══ SUPPLIED ENTRIES ══

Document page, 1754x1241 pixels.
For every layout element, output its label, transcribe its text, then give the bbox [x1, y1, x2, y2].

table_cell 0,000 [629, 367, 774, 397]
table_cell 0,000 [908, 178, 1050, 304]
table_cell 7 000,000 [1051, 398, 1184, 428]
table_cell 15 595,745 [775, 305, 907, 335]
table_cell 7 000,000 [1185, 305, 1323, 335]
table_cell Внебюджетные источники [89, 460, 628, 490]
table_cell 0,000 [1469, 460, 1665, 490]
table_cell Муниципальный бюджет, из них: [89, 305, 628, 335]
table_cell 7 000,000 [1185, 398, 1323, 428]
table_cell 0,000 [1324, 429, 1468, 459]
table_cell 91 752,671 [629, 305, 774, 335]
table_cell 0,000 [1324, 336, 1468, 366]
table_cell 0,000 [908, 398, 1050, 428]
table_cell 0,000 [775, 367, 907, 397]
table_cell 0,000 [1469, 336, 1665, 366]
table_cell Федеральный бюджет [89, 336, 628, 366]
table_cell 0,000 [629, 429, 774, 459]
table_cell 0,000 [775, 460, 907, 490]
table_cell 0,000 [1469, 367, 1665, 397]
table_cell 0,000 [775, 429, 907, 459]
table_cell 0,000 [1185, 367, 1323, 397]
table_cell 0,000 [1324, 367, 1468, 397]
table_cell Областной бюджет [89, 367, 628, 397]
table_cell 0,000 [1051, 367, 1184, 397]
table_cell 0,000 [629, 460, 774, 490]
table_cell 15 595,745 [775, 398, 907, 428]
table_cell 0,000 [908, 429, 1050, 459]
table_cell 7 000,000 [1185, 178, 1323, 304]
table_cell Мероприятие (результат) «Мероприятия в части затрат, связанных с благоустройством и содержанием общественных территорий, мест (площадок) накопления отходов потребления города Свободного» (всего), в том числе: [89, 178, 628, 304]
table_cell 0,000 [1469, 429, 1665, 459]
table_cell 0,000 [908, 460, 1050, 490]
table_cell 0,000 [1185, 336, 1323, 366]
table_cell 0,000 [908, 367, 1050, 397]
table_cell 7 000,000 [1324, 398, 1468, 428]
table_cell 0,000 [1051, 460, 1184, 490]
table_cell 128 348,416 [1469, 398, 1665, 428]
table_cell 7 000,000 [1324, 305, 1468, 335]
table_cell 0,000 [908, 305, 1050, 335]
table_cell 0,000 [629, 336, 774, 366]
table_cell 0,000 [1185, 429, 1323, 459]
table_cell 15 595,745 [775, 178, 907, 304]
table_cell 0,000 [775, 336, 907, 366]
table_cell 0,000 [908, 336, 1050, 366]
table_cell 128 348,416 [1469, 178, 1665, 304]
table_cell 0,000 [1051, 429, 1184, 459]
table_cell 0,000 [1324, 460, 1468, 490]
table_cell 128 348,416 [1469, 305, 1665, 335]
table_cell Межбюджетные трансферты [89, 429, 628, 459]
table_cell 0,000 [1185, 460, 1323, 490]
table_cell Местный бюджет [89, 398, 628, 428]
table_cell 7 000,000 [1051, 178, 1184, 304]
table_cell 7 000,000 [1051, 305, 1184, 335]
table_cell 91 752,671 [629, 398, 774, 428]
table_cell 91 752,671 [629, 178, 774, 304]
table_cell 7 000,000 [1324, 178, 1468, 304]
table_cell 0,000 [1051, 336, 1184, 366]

═══

BRIEF.
Repeat all the entries word for word.

REPLY TO THE TASK.
Document page, 1754x1241 pixels.
For every layout element, output its label, transcribe its text, then give the bbox [x1, y1, x2, y2].

table_cell 0,000 [629, 367, 774, 397]
table_cell 0,000 [908, 178, 1050, 304]
table_cell 7 000,000 [1051, 398, 1184, 428]
table_cell 15 595,745 [775, 305, 907, 335]
table_cell 7 000,000 [1185, 305, 1323, 335]
table_cell Внебюджетные источники [89, 460, 628, 490]
table_cell 0,000 [1469, 460, 1665, 490]
table_cell Муниципальный бюджет, из них: [89, 305, 628, 335]
table_cell 7 000,000 [1185, 398, 1323, 428]
table_cell 0,000 [1324, 429, 1468, 459]
table_cell 91 752,671 [629, 305, 774, 335]
table_cell 0,000 [1324, 336, 1468, 366]
table_cell 0,000 [908, 398, 1050, 428]
table_cell 0,000 [775, 367, 907, 397]
table_cell 0,000 [1469, 336, 1665, 366]
table_cell Федеральный бюджет [89, 336, 628, 366]
table_cell 0,000 [629, 429, 774, 459]
table_cell 0,000 [775, 460, 907, 490]
table_cell 0,000 [1469, 367, 1665, 397]
table_cell 0,000 [775, 429, 907, 459]
table_cell 0,000 [1185, 367, 1323, 397]
table_cell 0,000 [1324, 367, 1468, 397]
table_cell Областной бюджет [89, 367, 628, 397]
table_cell 0,000 [1051, 367, 1184, 397]
table_cell 0,000 [629, 460, 774, 490]
table_cell 15 595,745 [775, 398, 907, 428]
table_cell 0,000 [908, 429, 1050, 459]
table_cell 7 000,000 [1185, 178, 1323, 304]
table_cell Мероприятие (результат) «Мероприятия в части затрат, связанных с благоустройством и содержанием общественных территорий, мест (площадок) накопления отходов потребления города Свободного» (всего), в том числе: [89, 178, 628, 304]
table_cell 0,000 [1469, 429, 1665, 459]
table_cell 0,000 [908, 460, 1050, 490]
table_cell 0,000 [1185, 336, 1323, 366]
table_cell 0,000 [908, 367, 1050, 397]
table_cell 7 000,000 [1324, 398, 1468, 428]
table_cell 0,000 [1051, 460, 1184, 490]
table_cell 128 348,416 [1469, 398, 1665, 428]
table_cell 7 000,000 [1324, 305, 1468, 335]
table_cell 0,000 [908, 305, 1050, 335]
table_cell 0,000 [629, 336, 774, 366]
table_cell 0,000 [1185, 429, 1323, 459]
table_cell 15 595,745 [775, 178, 907, 304]
table_cell 0,000 [775, 336, 907, 366]
table_cell 0,000 [908, 336, 1050, 366]
table_cell 128 348,416 [1469, 178, 1665, 304]
table_cell 0,000 [1051, 429, 1184, 459]
table_cell 0,000 [1324, 460, 1468, 490]
table_cell 128 348,416 [1469, 305, 1665, 335]
table_cell Межбюджетные трансферты [89, 429, 628, 459]
table_cell 0,000 [1185, 460, 1323, 490]
table_cell Местный бюджет [89, 398, 628, 428]
table_cell 7 000,000 [1051, 178, 1184, 304]
table_cell 7 000,000 [1051, 305, 1184, 335]
table_cell 91 752,671 [629, 398, 774, 428]
table_cell 91 752,671 [629, 178, 774, 304]
table_cell 7 000,000 [1324, 178, 1468, 304]
table_cell 0,000 [1051, 336, 1184, 366]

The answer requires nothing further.